Saturday, December 22, 2012

Christmas, Part Six: "The Hearth"

R. S. Thomas was never one to mince words.  Thus, not surprisingly, his Christmas poems (several of which I have posted here previously) have a touch of Thomas's fierceness to them.  But they also have an undercurrent of peace and serenity.  (Again, not surprisingly.  Thomas was not as much of a curmudgeon as he is sometimes made out to be.  Yes, he often presents a fairly brusque and forbidding surface, but this often serves as a mask, I think.)

The following poem is an instance of what I am trying to describe:  a bit of peace, a bit of serenity, even a whisper of love -- and a dose of fierceness for good measure.  There is nobody quite like R. S. Thomas.

                                     Stanley Spencer, "Fire Alight" (1936)

            The Hearth

In front of the fire
With you, the folk song
Of the wind in the chimney and the sparks'
Embroidery of the soot -- eternity
Is here in this small room,
In intervals that our love
Widens; and outside
Us is time and the victims
Of time, travellers
To a new Bethlehem, statesmen
And scientists with their hands full
Of the gifts that destroy.

R. S. Thomas, H'm (1972).

                                                  Charles Mahoney
                  "Christmas Tree Viewed Through Red Curtains" (c. 1952)


Sam Vega said...

Is here in this small room,
In intervals that our love

This is very good. I'm not sure how specific this love is intended to be. It could conceivably be other forms, including, of course, religious. There is an optimism in the thought that the intervals are to some extent within our control.

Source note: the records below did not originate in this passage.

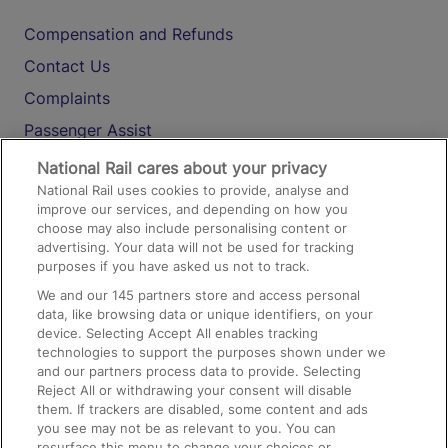
Compensation and Refunds
Contact Us
Complaints
Passenger Assist
Media
National Rail cares about your privacy
National Rail uses cookies to provide, analyse and
Text 61016
improve our services, and depending on how you
choose may also include personalising content or
advertising. Your data will not be used for tracking
On the Train
purposes if you have asked us not to track.
We and our
145
partners store and access personal
data, like browsing data or unique identifiers, on your
Accessible Train Travel and Facilities
device. Selecting Accept All enables tracking
technologies to support the purposes shown under we
Train Travel with Bicycles
and our partners process data to provide. Selecting
Train Travel with Pets
Reject All or withdrawing your consent will disable
them. If trackers are disabled, some content and ads
Train Travel with Children
you see may not be as relevant to you. You can
resurface this menu to change your choices or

I know very little about Thomas (to my shame!) but this makes me want to read more.

Thank you for this, and if you don't post again in the next couple of days, may I wish that some of that love and eternity visits your Christmas.

Stephen Pentz said...

Sam Vega: thank you for visiting again, and for those thoughts.

I agree: the love that he speaks of may be specific or may take a more general form. Probably both.

In speaking of the "intervals," you have hit upon something that is very characteristic of Thomas's poetry: it is dotted with poems that are about specific moments/intervals in which something out of the ordinary breaks through: not necessarily a "revelation" or an "epiphany," but (for lack of a better word at this time) a sort of clarity (or, more grandly, a moment in which eternity breaks through).

A wonderful poem by him titled "The Bright Field" (which I have posted on the blog previously) demonstrates what I am trying to get at.

Thank you very much for the lovely Christmas wish. Merry Christmas to you as well!